Ethanol, an alcohol commonly made from corn, is often combined with gasoline to make fuel. While it works for cars, Sauer said fuel containing ethanol can wreak havoc on boat engines.

Ethanol attracts and combines with water from the moist marine air, he said. When run through a boat engine, the water causes corrosion, fuel pump issues and other problems that could otherwise be avoided when using an ethanol-free fuel.

“Really, E-10 is horrible for our industry,” he said.

It was never any secret that the E-10 mixture could damage a boat engine, he said. But when the state Legislature passed a bill requiring a certain percentage of all fuel sold in the state to include ethanol in an attempt to increase use of biofuels, ethanol-free fuel became harder to find.

The marina’s ethanol-free fuel is purchased from Ferndale instead of somewhere closer to home, Sauer said.

Oren Nelson, owner of Kitsap Marina on the west end of the Port Orchard waterfront, agreed an essentially state-mandated switch to ethanol fuel has hurt the boating industry. He sees an increase in engine problems related to E-10 since most docks switched sometime in 2008.

“We’ve noticed a lot more repairs on fuel systems lately,” he said.

There’s really no way to avoid the minimal damage caused by the fuel, Nelson said.
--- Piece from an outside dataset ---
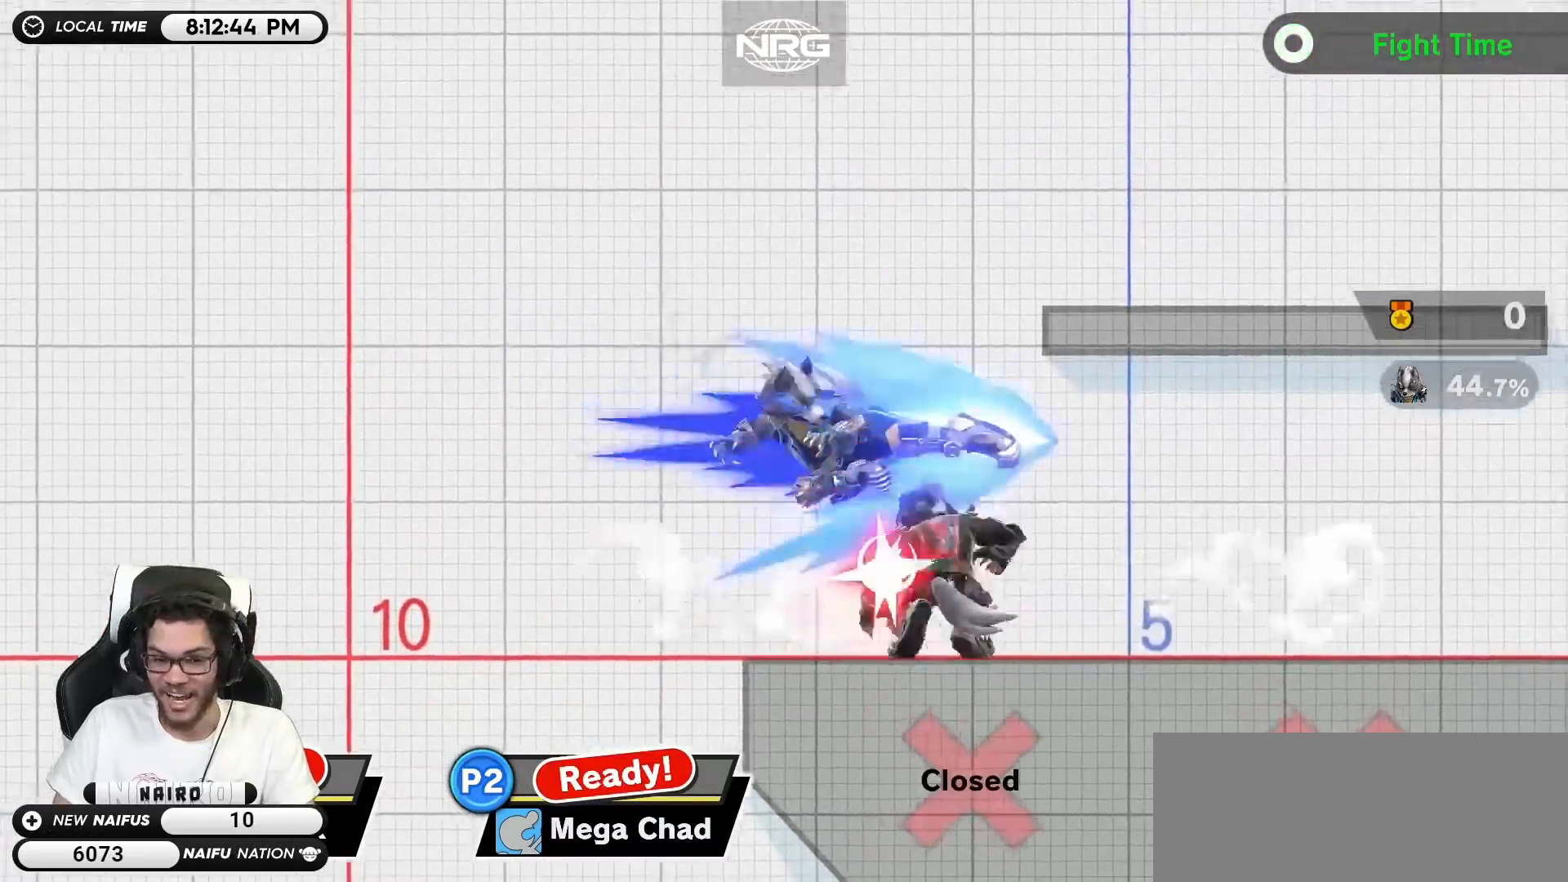
{"buttons": [], "left_stick": "center", "right_stick": "center", "events": [[150, "R1", "up"]]}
He recommends boaters who have used should flush their fuel tanks before winter and try to run the motor every so often, minimizing the amount of water absorption.

Though ethanol-free fuel can be more expensive, Sauer said with a recent overall drop in gasoline prices, boaters won’t notice much of an increase at the pump. Besides, most boaters are willing to pay a little bit extra for a fuel that keeps their vessel in better shape over the long run.

“This is the product we need,” he said. “We’re glad to be able to help our community by giving them what they want.”